Although students with current loans have locked in rates for the year, the rate increase will affect them when they reapply for a loan next year, as they are required to do, said Chip Unruh, the spokesperson for Sen. Jack Reed (D-Conn.).
Sen. Reid has proposed generating revenue to make up for the nearly $6 billion it would cost the federal government to keep student loan interests low by reducing the tax deductions that corporations receive on pension liabilities, and raising corporate premiums for federal pension insurance. Republicans have greeted Sen. Reid’s proposal with silence, not instant denunciation, a sign of promise in the current Congressional climate, Democrats said.
“Sure, we’re looking at that,” said Michael Brumas, communications director for Senate Minority Leader McConnell, when asked by Youth Today about Sen. Reid’s proposal.
But, Brumas added, Republicans have not yet received a response to their own proposals on the issue, presented in a letter to the White House on May 31. “We’ve not heard anything back from Senate Democrats or the White House so there’s no bill right now,” Brumas said. “You know the Senate’s controlled by Democrats ... We’re waiting for them to come forward with a bill.”
But it’s Republican unwillingness to bring the bills to the floor of the Senate that has stymied Democratic-sponsored legislation on the issue, protests Unruh.
“They keep filibustering everything,” Unruh said, saying that while they have majority support, Democrats do not have the 60 votes necessary to overcome a Republican filibuster. “We think they (the Republicans) have been a bit disingenuous through this process and their actions are not meeting their words.”
Democrats point to the budget proposal put forward by Rep. Paul Ryan (R-Wis.) which keeps student loan rates at 6.8 percent, as evidence of what they say is a lack of serious Republican interest in the issue. Republicans in Congress came up with their own legislation only after presumptive Republican presidential nominee Mitt Romney expressed his own support for keeping interest rates low, Senate Democrats charge.
The only legislation that has actually passed either of the chambers of Congress is the Interest Rate Reduction Act, a House bill sponsored by Rep. Judy Biggert (R-Ill.) and backed by her party, that would have paid for the lower interest rates on subsidized Stafford loans by cutting funds from preventative health care programs. President Obama made clear he would veto that bill and the Senate appears unlikely to take it up. Rep. Biggert’s office did not return a call from Youth Today.

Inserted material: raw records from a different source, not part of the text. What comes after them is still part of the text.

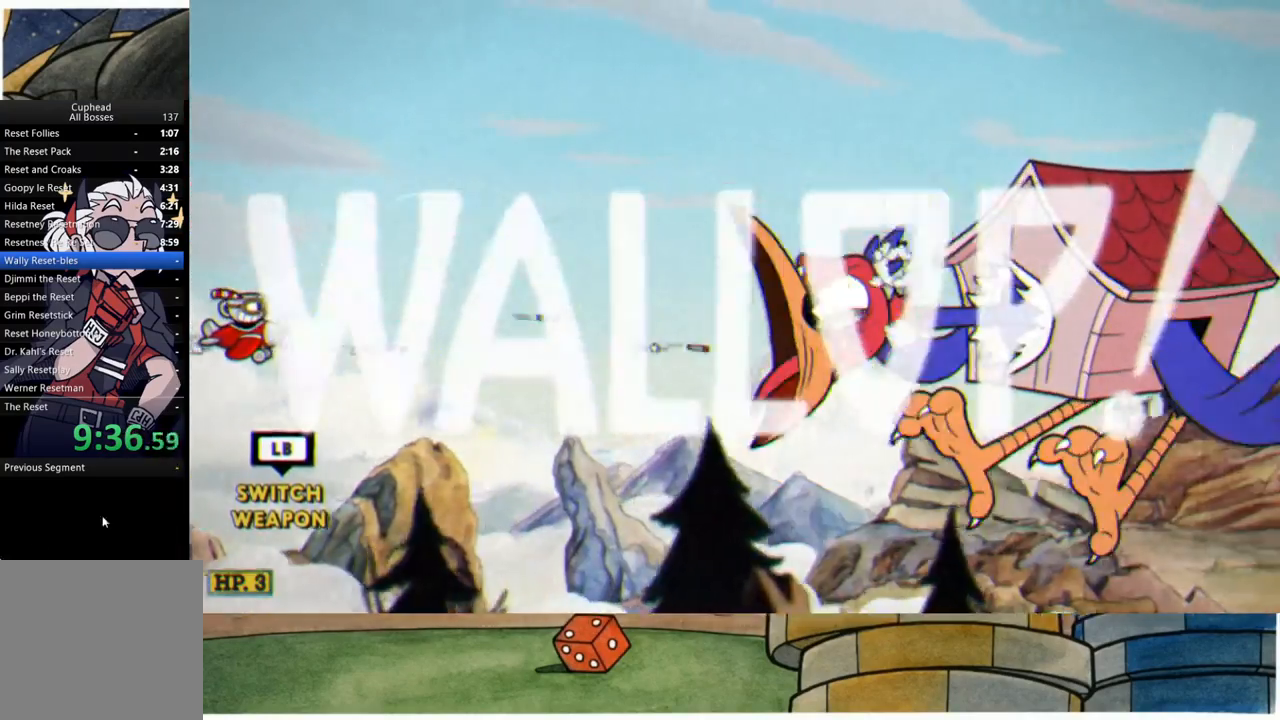
{"buttons": ["R1"], "left_stick": "center", "right_stick": "center", "events": []}
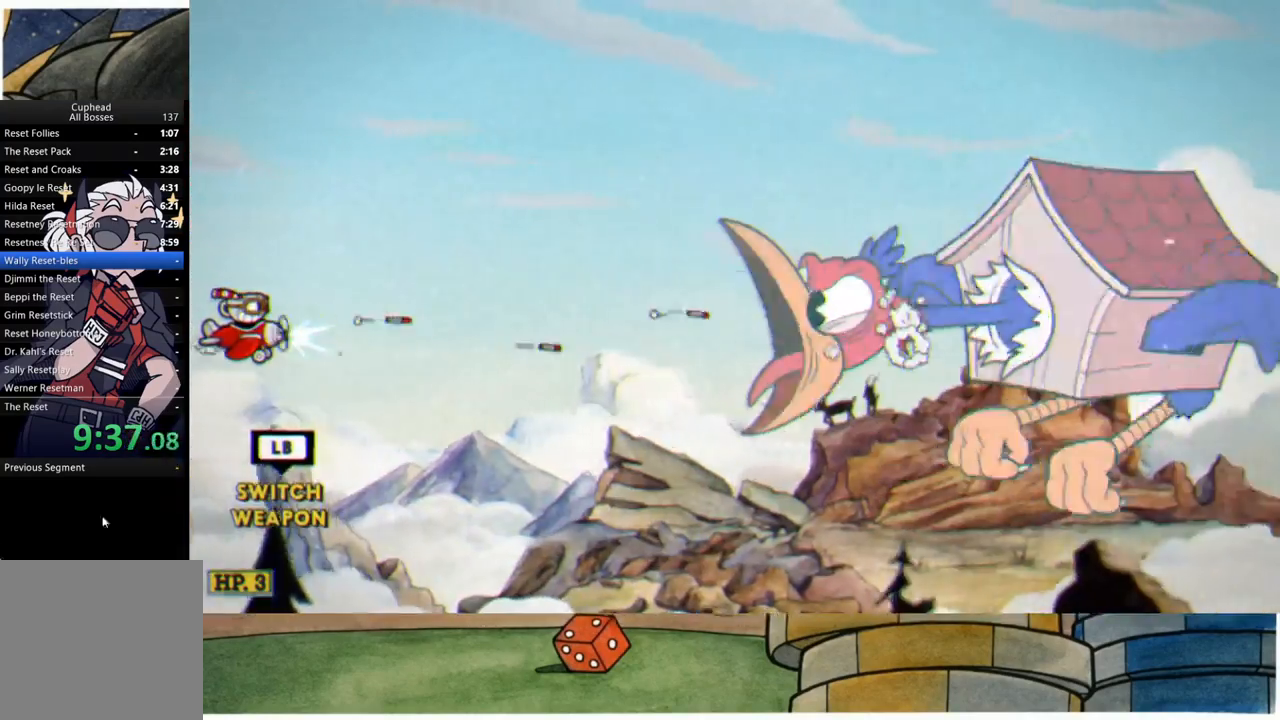
{"buttons": ["R1"], "left_stick": "right", "right_stick": "center", "events": [[417, "left_stick", "right"]]}
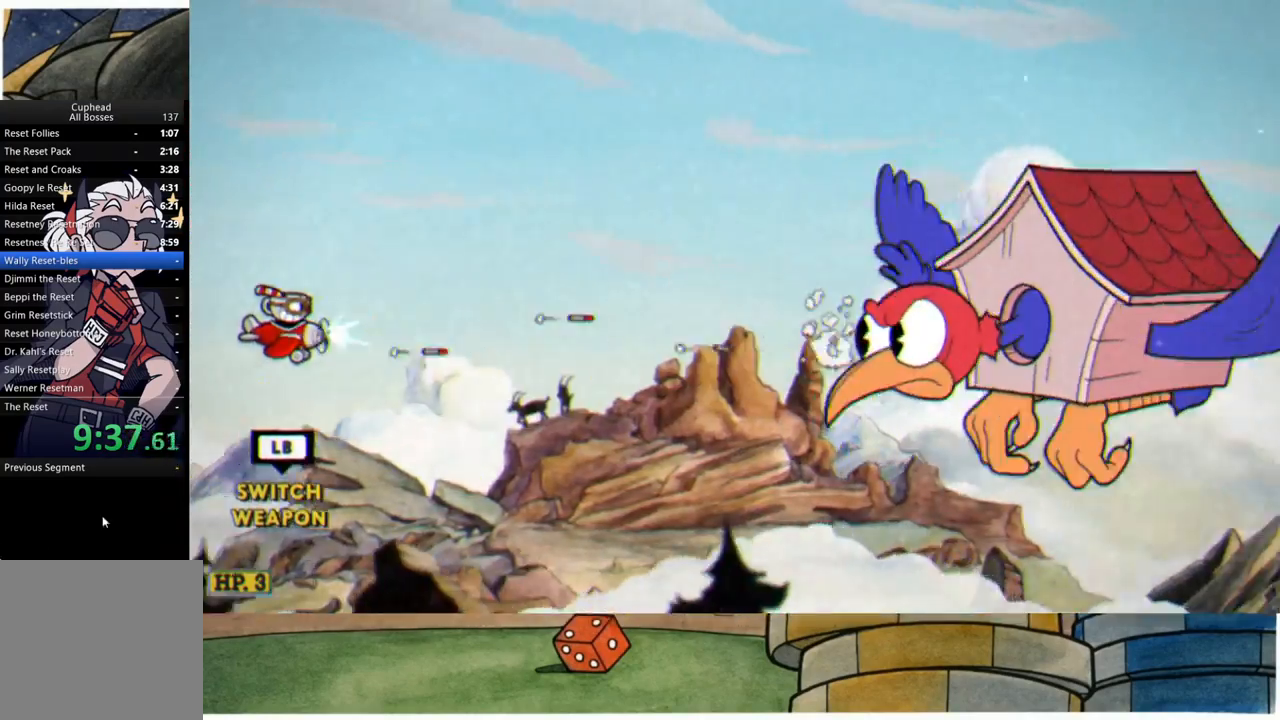
{"buttons": ["R1"], "left_stick": "right", "right_stick": "center", "events": [[367, "left_stick", "down-right"], [500, "left_stick", "right"]]}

Such a bill forced lawmakers to choose between two middle-class priorities, said Rep. Joe Courtney (D-R.I.), calling it “a ridiculous 'Sophie’s Choice' proposal.”
House leaders have indicated they are open to other funding proposals but are unlikely to take a second shot at a student-loan bill until they know what’s coming out of the Senate, Rep. Courtney said.
If the impasse is resolved before the July 1 deadline, it’s likely to be at the eleventh hour, several staffers agreed.
“The House leadership is looking to the Senate,” Rep. Courtney told Youth Today. “That’s the good news: this thing can move once it gets out of the Senate on a pretty fast track.”